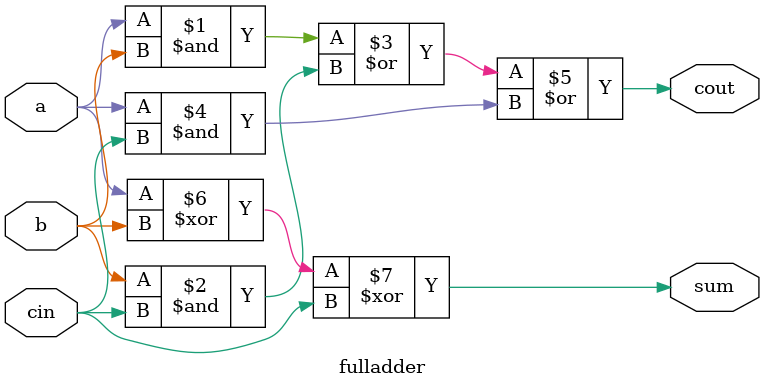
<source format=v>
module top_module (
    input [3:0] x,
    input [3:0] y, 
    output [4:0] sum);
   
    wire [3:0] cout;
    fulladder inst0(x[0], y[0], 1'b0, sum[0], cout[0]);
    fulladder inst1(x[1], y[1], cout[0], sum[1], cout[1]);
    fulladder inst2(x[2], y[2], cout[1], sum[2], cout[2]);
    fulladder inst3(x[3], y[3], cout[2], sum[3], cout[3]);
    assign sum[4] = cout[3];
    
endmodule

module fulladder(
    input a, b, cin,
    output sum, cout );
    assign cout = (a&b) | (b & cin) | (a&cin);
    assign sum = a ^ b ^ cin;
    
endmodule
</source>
******
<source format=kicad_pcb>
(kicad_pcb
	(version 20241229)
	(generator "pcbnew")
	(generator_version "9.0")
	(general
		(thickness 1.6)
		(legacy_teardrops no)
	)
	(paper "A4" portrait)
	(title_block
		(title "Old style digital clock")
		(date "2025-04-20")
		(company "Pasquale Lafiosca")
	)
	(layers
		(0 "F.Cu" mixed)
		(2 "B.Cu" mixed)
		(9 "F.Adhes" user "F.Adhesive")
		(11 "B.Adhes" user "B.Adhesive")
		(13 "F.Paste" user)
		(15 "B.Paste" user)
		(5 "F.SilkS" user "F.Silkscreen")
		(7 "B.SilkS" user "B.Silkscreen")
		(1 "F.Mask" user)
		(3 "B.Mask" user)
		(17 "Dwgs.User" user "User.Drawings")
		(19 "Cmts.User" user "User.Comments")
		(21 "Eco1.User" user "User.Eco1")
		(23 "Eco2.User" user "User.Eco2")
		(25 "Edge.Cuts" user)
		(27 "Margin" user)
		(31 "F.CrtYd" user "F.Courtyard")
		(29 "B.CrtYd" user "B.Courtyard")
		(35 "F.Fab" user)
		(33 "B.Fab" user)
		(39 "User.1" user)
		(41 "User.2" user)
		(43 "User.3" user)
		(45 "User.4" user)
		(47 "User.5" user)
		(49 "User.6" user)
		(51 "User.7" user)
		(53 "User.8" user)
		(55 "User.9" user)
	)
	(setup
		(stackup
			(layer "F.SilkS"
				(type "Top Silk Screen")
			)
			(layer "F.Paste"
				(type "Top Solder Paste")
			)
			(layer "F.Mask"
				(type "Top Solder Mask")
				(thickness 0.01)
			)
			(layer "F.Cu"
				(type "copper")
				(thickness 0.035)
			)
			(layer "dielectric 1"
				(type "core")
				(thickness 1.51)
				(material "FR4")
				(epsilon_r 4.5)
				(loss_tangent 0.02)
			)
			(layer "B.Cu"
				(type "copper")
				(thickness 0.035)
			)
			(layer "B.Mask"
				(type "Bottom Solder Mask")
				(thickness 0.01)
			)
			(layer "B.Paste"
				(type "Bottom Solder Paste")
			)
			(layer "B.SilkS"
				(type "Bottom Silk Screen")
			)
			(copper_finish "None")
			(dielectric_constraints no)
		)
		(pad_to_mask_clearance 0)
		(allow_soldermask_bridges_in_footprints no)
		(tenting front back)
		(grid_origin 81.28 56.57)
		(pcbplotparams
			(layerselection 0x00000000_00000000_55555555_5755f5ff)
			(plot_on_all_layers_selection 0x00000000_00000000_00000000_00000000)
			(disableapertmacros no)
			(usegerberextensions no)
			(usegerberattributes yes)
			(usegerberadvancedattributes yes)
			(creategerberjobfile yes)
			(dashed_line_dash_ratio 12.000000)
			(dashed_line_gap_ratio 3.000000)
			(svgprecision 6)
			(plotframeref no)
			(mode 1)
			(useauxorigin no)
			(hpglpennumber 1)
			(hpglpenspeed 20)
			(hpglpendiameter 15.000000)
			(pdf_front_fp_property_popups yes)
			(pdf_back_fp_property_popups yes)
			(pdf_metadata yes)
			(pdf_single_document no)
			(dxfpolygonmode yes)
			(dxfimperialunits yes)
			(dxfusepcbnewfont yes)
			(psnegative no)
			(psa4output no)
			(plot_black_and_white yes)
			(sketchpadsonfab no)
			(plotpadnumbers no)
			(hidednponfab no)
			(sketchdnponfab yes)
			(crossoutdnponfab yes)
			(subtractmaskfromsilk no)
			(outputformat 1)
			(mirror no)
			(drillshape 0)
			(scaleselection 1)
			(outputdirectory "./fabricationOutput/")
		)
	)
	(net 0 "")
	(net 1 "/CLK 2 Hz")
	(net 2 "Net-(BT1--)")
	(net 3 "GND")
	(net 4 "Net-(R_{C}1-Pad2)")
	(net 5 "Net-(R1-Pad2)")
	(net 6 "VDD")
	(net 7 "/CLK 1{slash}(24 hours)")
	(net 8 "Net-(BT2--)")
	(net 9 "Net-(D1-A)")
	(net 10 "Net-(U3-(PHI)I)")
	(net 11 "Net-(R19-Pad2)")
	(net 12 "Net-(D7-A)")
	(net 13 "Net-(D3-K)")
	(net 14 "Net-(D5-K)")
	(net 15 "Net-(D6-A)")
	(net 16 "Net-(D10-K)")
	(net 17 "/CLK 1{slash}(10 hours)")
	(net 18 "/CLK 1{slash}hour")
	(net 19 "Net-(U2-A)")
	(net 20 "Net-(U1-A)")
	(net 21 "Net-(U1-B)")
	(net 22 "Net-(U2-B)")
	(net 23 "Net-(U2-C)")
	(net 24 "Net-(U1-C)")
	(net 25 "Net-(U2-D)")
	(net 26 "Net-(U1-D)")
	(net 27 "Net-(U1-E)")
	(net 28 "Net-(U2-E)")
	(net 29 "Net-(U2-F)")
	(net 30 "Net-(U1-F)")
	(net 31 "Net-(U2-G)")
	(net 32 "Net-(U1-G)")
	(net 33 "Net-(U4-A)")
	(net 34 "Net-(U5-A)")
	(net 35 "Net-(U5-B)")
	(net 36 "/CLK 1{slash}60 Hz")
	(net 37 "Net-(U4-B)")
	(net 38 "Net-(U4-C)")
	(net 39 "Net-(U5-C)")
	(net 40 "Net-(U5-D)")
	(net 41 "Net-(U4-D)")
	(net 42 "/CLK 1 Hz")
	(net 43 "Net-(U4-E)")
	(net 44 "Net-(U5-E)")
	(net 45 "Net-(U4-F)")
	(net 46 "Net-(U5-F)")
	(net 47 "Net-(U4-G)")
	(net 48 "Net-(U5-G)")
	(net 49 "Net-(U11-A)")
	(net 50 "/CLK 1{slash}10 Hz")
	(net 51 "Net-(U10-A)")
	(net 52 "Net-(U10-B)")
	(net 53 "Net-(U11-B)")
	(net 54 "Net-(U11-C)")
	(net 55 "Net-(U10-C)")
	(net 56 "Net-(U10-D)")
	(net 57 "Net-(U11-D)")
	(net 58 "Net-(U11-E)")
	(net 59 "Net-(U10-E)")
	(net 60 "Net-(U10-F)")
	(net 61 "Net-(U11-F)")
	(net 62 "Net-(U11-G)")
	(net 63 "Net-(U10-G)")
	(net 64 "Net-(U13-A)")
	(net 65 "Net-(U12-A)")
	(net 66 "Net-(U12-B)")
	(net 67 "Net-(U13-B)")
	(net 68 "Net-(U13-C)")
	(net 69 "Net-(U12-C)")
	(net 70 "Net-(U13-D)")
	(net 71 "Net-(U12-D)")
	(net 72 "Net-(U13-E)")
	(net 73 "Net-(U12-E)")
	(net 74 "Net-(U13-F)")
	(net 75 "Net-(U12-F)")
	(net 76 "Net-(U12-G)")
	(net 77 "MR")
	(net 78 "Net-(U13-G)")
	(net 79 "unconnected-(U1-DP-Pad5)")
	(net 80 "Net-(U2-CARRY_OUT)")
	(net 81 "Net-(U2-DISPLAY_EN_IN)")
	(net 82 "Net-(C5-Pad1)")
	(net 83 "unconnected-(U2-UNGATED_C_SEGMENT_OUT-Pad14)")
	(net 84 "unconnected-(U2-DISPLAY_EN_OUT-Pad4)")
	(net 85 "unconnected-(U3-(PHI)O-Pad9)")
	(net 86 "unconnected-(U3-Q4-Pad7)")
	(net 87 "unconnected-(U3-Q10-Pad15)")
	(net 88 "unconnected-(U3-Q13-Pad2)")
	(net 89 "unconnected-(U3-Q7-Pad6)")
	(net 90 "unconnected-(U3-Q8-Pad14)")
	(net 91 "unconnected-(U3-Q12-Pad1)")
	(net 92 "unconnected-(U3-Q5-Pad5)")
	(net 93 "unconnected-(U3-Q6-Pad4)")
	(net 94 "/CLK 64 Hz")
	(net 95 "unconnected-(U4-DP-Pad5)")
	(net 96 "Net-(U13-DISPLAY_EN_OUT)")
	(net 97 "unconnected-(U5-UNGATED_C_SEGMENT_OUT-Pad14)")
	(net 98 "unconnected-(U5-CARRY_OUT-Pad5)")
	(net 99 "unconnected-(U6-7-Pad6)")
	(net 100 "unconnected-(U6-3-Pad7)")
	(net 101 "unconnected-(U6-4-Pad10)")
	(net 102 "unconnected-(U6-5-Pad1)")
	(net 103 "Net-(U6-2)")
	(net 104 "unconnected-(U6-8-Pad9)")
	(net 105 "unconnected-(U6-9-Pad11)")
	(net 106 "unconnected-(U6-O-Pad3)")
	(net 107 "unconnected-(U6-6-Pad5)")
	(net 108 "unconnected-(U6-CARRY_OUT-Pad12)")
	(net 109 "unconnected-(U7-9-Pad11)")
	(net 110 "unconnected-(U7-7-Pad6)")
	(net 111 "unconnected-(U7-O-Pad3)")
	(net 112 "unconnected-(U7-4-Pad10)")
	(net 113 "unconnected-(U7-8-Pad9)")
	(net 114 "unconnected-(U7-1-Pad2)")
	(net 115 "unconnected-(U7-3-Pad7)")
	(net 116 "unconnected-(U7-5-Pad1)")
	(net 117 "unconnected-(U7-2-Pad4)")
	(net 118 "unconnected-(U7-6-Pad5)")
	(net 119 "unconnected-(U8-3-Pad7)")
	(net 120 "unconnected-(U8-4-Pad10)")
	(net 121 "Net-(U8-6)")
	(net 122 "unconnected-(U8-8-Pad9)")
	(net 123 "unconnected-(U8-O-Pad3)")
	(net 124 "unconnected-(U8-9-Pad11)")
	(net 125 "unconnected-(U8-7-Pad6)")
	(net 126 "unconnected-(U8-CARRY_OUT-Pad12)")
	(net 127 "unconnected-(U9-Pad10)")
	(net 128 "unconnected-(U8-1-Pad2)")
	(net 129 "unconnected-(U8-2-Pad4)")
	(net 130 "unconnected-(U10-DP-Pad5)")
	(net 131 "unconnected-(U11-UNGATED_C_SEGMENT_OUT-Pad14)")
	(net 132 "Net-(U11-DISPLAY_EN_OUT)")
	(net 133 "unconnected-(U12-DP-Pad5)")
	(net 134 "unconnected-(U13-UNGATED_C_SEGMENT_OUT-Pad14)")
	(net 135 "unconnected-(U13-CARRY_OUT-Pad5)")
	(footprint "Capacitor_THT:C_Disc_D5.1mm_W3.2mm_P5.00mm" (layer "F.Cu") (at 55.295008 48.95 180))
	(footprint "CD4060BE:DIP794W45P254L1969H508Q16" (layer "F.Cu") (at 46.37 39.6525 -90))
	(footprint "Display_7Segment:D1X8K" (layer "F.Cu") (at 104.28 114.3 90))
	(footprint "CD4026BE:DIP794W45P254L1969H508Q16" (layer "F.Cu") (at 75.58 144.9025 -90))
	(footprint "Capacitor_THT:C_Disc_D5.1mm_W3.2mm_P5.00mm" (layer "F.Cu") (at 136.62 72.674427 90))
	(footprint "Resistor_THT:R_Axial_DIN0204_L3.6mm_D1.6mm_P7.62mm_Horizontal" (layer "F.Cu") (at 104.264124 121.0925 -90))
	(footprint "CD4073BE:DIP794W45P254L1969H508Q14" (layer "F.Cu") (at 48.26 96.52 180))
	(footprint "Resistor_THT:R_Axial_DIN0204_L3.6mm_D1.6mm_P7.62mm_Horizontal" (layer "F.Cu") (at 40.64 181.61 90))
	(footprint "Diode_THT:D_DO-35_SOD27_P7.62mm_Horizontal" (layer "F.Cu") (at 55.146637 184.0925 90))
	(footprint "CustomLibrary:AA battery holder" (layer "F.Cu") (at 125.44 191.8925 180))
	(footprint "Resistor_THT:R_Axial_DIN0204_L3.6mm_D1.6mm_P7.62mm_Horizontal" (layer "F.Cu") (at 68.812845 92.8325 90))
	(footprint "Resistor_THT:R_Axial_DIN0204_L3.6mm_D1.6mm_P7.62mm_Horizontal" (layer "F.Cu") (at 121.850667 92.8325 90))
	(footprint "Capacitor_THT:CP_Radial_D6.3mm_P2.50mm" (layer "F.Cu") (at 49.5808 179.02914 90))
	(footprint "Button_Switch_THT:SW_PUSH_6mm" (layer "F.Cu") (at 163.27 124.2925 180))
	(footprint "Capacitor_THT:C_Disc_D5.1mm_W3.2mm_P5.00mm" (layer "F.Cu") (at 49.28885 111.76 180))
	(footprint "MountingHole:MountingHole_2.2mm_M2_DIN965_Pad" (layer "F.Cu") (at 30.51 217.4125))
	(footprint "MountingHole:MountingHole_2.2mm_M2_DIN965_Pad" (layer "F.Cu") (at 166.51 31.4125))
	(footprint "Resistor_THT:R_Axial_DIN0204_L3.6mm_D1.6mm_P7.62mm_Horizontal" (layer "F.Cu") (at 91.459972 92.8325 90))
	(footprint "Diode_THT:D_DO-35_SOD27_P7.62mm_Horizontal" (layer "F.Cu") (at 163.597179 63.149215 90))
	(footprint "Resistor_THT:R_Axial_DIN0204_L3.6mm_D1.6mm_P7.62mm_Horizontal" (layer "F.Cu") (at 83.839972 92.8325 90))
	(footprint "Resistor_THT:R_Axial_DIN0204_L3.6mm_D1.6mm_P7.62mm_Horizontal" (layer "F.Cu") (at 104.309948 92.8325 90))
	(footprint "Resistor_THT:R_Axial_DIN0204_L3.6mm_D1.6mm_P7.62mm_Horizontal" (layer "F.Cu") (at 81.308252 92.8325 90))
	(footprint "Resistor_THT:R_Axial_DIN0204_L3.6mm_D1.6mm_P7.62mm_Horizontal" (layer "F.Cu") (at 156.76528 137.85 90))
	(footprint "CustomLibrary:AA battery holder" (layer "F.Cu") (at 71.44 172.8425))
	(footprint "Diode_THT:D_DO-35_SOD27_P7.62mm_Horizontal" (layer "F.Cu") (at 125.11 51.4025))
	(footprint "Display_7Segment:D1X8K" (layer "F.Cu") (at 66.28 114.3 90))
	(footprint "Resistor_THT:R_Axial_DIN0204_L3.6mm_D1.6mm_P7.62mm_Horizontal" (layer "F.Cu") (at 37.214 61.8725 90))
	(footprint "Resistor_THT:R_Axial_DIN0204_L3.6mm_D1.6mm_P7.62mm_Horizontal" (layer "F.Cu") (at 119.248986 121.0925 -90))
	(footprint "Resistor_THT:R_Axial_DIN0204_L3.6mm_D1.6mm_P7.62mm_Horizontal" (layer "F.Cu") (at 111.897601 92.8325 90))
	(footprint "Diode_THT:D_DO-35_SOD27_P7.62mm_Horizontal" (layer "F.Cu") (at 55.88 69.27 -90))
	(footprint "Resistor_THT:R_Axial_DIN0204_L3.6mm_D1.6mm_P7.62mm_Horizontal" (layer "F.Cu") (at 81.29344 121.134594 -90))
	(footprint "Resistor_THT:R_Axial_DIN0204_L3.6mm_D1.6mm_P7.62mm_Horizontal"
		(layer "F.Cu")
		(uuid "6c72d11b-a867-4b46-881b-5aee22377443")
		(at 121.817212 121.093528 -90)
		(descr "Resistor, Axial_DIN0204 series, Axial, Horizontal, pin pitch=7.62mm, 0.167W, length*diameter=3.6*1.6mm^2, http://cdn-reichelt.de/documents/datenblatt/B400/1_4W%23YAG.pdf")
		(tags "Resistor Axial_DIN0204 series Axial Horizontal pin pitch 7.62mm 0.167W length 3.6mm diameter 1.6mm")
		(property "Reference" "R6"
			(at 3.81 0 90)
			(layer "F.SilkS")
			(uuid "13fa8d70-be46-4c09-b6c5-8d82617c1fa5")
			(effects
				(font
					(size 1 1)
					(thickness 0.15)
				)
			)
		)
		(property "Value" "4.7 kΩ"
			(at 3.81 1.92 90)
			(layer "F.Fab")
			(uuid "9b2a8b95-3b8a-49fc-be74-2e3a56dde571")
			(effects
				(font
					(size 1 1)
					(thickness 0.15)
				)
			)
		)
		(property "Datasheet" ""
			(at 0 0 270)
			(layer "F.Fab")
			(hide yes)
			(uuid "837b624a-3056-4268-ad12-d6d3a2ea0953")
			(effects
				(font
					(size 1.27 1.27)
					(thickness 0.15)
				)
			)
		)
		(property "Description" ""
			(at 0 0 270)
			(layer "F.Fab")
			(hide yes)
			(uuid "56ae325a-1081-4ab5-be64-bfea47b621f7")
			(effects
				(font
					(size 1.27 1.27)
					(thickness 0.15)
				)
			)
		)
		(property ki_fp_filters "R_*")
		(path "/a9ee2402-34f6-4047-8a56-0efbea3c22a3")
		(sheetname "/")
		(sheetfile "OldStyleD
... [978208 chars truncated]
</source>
******
Task objective: Starting at the line above that contains "<source format=v>", write out each line exactly until the line that contains "fulladder inst1(x[1], y[1], cout[0], sum[1], cout[1]);" has been written, and stop there.

Expected answer:
<source format=v>
module top_module (
    input [3:0] x,
    input [3:0] y, 
    output [4:0] sum);
   
    wire [3:0] cout;
    fulladder inst0(x[0], y[0], 1'b0, sum[0], cout[0]);
    fulladder inst1(x[1], y[1], cout[0], sum[1], cout[1]);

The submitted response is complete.